1980 sonrasının belirginleşen küreselleşme eğilimi, ulusal ekonomimiz için döviz açığı sorunlarına çözüm oluşturamamıştır. Brüt döviz rezervi üç aylık ithalatımızı karşılıyor ancak, özel sektörün kısa vadeli borcu söz konusu olduğunda tam sınırda bir seviyeyle denk geliyor. Kırılganlığımızla ilgili ifadeler, hep bu özel sektör borçluluğu çerçevesinde şekilleniyor. Eğer 2015 sonu 2016 başı için FED’in faizleri yukarı yönlü bir patikaya oturtulmuşsa, bu en çok da bizi etkiliyor.
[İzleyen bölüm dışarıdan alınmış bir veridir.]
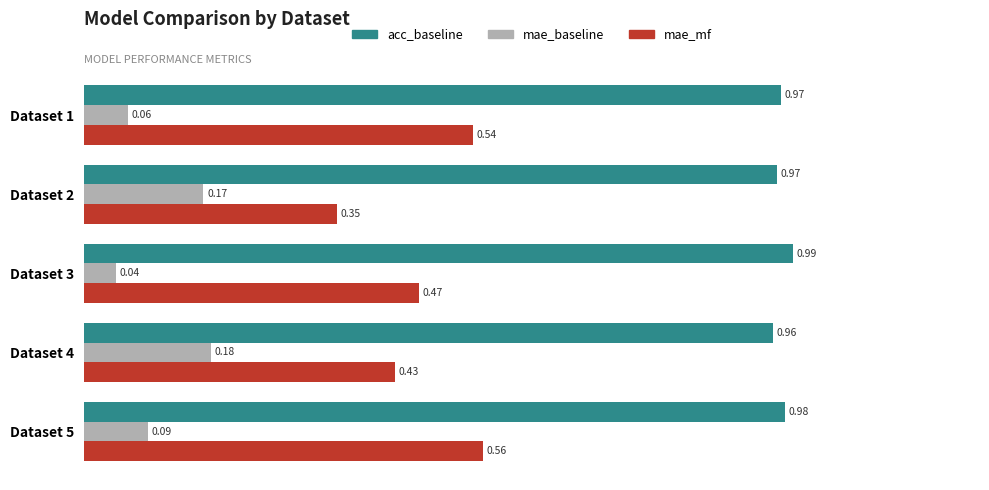

Rank the series by their average value, from lowest to highest.

mae_baseline, mae_mf, acc_baseline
Öyleyse dışa bağımlılık parametrelerimizi sıralayalım: 
● Kısa vadeli dış borçluluk 
● Enerji maliyetleri ve enflasyona üzerindeki etkisi 
● Ödemeler dengesinin finansmanında hem portföy hem de doğrudan yatırımlar boyutuyla bağımlılık 
Ortaya 3 farklı dinamik çıkartan dış bağımlılık, bu temel değişkenlerin girdisi olduğu yatırımlar, krediler, tasarrufl ar üzerinden de tüm ekonomiyi bir anda etkisi altına alabilmektedir. Biz inşaat, turizm ve tekstilde üretim yaptığımızı hesaplayarak gerçeğe kulaklarımızı tıkıyoruz sadece. İnşaat’ta 8 şiddetinde Kobe depreminde Japonya dünyaya teknoloji potansiyelini gösterdi. Japon mühendisler, denizin içine beton döktüler. Almanlar ve Amerikalılar, nefes alıp verebilen aynı zamanda su geçirmeyen teknik tekstil ürünlerle konfeksiyondaki bizim moda tasarımlarımızın ulaşamadığı bir yere oturdular. Turizmdeki hizmet anlayışımız kış turizmi potansiyelini fark edebilmekten uzak kaldı yıllar yılı.